La saña contra las imágenes es una negación de lo quimérico y de lo posible, de la pluralidad en las búsquedas de lo verdadero. Una vez establecida la verdad única y sagrada, como recordó aquí hace unos días Santos Juliá, hay que proceder cuanto antes al exterminio del infiel o el hereje y a la destrucción de todo lo que no se sujete a la ortodoxia, de todo rastro de un pasado anterior al advenimiento del nuevo mundo. La pureza exige demolición tan perentoriamente como exige anatema y degüello. Una sola historia verdadera y total vuelve superfluas todas las historias parciales, caprichosas, individuales, paganas, privadas. En el Antiguo Testamento los guerreros hebreos ponen tanto celo en derribar las estatuas de los dioses extranjeros como en eliminar a sus adoradores. Bandas de fanáticos religiosos armados con martillos y sierras, con antorchas, luego con explosivos y latas de gasolina, atraviesan los siglos desde el principio de la historia dejando atrás un rastro de estatuas despedazadas, cuadros y libros quemados, víctimas sin sepultura. Siglos antes de la conquista cristiana, fundamentalistas almohades y almorávides incendiaban las bibliotecas del Al Ándalus omeya, demasiado tibio en su ortodoxia islámica. Los iconoclastas bizantinos pusieron la misma furia en la destrucción de las imágenes que los primeros invasores musulmanes. Destruir estatuas milenarias fue una tarea emprendida en China por los guardias rojos de la Revolución Cultural con el mismo celo entusiasta con que quemaban libros o humillaban a golpes no ya a disidentes políticos, sino a personas que llevaran gafas.

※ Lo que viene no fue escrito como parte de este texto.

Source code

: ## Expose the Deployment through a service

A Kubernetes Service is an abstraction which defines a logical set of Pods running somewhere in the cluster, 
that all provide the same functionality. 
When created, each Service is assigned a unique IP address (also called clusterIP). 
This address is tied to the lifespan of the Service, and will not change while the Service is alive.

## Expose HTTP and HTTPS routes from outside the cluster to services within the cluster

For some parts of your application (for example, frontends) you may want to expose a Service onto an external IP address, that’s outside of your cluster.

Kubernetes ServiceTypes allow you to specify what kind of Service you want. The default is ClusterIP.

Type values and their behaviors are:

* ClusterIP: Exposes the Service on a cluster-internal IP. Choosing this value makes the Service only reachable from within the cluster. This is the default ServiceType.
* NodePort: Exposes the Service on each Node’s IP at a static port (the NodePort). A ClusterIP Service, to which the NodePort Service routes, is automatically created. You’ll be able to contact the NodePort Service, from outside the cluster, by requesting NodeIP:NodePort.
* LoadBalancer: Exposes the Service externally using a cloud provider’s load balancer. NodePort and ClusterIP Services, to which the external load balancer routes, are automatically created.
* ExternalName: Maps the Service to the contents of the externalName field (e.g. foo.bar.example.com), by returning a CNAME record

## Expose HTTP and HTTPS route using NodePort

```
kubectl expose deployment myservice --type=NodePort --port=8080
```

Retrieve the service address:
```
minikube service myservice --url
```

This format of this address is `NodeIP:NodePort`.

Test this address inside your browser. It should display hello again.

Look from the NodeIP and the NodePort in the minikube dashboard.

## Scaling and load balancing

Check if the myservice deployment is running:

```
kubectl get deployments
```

Como ahora todos vivimos con una secreta alarma, yo me pregunto a veces, paseando por el Metropolitan, qué pensará un islamista que visite el museo, qué ofensa imperdonable contra su dios y su profeta verá en toda esta proliferación de imágenes. No sé si le parecerá más grave que la presencia de mujeres solas que van a lo suyo con la cabeza descubierta, o que un gesto de ternura de un hombre hacia otro, o un crucifijo en el cuello de alguien. Quizás uno ama tanto las imágenes por la misma razón por la que esta gente las odia. Y por eso es más urgente que nunca celebrarlas y defenderlas, glorificar su culto con el descaro apasionado de Baudelaire.
Charles Baudelaire. Salones y otros escritos sobre arte. Traducción de Carmen Santos. Antonio Machado Libros. Madrid, 1997. 424 páginas. 15,20 euros / Mi corazón al desnudo y otros papeles íntimos. Traducción de Antonio Martínez Sárrión. Visor. Madrid, 2009. 174 páginas. 9,50 euros.